May 2007: Yesterday the boy’s class went on a field trip to the Ritter Planetarium at the local university. They were treated to an hour long presentation on the planets and stars. When the professor concluded his program he asked if anyone had questions. Well the boy of course had to raise his hand–he’s compulsive that way. The boy asked the professor about the mythology behind the planet names. The professor seemed pleased by the question and went on to explain what cultures were involved in picking the planetary names. The parents however seemed shocked that a second grade student would ask such a different question. When the professor ended his explanation, he asked the class if they could tell him something they learned from the presentations project on Jupiter. Once again the professor seemed amused when the boy raised his hand and began talking about the moons of Jupiter. One parent leaned over and said, “Boy, he really knows his stuff!” Tilting my head back I replied, “Of course he does. He loves this stuff.” Another parent overhearing our conversation asked, “Am I looking at the next rocket scientist? Smiling I said, “Well, we’ll see…”
When the boy was finishing up his seventh grade year of school he told me, “I think I know what I’m going to major in in college”. We were walking home from my dad’s and this topic came up out of the blue. “Oh yeah?” I asked, intrigued. “I’m going to have a dual major in biology.” “What like microbiology and biology?” I asked. Smirking he said, “No, like biology–human and animal biology with a minor in English.” “What do you hope to accomplish with these majors?” I wondered. “Well, I want to study animals-predatory animals in reality. Man is a predatory animal. I want to understand if its a basic instinct that can be found within all the species or if there is an actual chemical component that causes one to be a predator and one not.” Impressed I asked “So what’s with the English minor?” “Easy, I need to know how to write grants to fund my study”. He smiled. I could not believe that I was listening to a well thought out plan of action from a twelve year old. “How do you plan on studying these components?” I wondered, clearly excited by all that he announced. “By field study”. He said which ignited a sarcastic response from me “You do realize boy, that means you actually have to leave your house, dorm room and or apartment right?”

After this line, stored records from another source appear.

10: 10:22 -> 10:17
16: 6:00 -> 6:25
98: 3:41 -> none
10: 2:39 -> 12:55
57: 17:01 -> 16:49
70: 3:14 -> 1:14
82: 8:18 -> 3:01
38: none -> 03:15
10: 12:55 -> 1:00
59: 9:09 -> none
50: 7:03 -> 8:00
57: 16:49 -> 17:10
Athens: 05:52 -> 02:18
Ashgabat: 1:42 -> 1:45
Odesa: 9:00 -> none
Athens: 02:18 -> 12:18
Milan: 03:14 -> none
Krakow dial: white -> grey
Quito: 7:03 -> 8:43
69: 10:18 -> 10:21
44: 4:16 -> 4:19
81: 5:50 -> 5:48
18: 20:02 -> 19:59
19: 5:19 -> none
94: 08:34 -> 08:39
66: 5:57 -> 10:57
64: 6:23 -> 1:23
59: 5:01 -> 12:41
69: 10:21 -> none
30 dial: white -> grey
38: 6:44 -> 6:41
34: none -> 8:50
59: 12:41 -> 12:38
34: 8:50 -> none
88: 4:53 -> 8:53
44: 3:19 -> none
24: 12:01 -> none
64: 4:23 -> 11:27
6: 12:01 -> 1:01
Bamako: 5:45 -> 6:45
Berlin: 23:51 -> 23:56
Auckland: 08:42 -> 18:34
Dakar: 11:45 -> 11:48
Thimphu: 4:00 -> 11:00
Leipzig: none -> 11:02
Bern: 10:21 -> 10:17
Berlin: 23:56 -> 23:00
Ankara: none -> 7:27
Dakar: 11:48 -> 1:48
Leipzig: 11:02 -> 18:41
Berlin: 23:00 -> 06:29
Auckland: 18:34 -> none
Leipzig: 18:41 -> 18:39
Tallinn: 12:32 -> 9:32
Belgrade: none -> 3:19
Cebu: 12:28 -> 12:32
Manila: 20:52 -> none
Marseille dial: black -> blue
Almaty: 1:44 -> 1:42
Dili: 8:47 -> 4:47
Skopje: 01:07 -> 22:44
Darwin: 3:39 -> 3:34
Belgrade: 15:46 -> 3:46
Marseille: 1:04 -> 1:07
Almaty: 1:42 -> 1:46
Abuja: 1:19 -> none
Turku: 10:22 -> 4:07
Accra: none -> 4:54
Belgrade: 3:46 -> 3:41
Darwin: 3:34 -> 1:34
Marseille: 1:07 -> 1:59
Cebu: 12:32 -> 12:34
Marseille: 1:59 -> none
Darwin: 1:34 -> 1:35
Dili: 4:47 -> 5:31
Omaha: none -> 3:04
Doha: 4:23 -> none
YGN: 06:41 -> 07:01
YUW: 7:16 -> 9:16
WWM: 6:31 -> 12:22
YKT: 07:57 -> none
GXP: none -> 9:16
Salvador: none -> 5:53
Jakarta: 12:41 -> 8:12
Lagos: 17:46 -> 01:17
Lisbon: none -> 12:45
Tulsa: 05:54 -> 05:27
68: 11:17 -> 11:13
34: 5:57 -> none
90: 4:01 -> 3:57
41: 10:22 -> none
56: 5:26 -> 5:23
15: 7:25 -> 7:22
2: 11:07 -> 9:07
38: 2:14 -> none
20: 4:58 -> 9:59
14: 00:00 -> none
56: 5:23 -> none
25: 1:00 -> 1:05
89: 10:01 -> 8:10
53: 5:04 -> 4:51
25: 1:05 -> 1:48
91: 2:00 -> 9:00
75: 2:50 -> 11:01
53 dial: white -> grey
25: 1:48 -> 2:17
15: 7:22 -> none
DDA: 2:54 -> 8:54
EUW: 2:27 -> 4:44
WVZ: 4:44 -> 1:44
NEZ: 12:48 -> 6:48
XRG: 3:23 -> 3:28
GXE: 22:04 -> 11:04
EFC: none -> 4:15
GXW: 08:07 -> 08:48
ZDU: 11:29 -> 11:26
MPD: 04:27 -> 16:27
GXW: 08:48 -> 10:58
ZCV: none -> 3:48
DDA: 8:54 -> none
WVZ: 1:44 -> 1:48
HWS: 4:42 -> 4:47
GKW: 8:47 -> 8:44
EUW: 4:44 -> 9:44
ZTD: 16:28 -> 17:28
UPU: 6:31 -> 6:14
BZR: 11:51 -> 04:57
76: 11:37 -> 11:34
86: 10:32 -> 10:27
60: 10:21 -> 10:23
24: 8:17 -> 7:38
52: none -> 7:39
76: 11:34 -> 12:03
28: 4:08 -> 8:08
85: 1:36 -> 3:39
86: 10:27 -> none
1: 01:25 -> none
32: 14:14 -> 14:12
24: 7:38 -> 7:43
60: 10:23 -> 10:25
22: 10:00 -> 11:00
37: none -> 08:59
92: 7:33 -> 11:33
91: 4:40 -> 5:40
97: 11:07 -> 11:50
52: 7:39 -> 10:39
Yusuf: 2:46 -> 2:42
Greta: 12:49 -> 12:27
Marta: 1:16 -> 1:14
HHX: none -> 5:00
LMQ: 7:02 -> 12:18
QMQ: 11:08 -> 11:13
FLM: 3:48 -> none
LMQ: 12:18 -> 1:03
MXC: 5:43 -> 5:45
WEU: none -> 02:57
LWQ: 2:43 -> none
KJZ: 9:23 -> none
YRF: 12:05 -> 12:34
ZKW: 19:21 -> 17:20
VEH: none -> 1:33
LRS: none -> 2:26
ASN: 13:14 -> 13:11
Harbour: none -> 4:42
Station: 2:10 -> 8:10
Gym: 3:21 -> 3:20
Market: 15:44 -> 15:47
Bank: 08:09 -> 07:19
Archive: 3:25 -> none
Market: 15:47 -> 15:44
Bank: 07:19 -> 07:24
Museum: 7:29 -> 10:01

Choosing to ignore my last statement he simply smiled. “I’m still going with Cryptozoologist bay…I still think that’s what you’ll grow up to be.” “Well, I’m not, but if I were….” he began, but I finished it for him, “You would be studying the same things…” “Um yeah” he replied and then dropped the subject. Considering Finding Big Foot and Destination Truth are among his favorite television programs….
In reality, as long as he finds something he loves to do…then all is good. But first…he needs to learn the value in turning in his homework assignments.
For those of you who might wonder: Cryptozoology (from Greek κρυπτός, kryptos, “hidden” + zoology; literally, “study of hidden animals”) is a pseudoscience involving the search for animals whose existence has not been proved.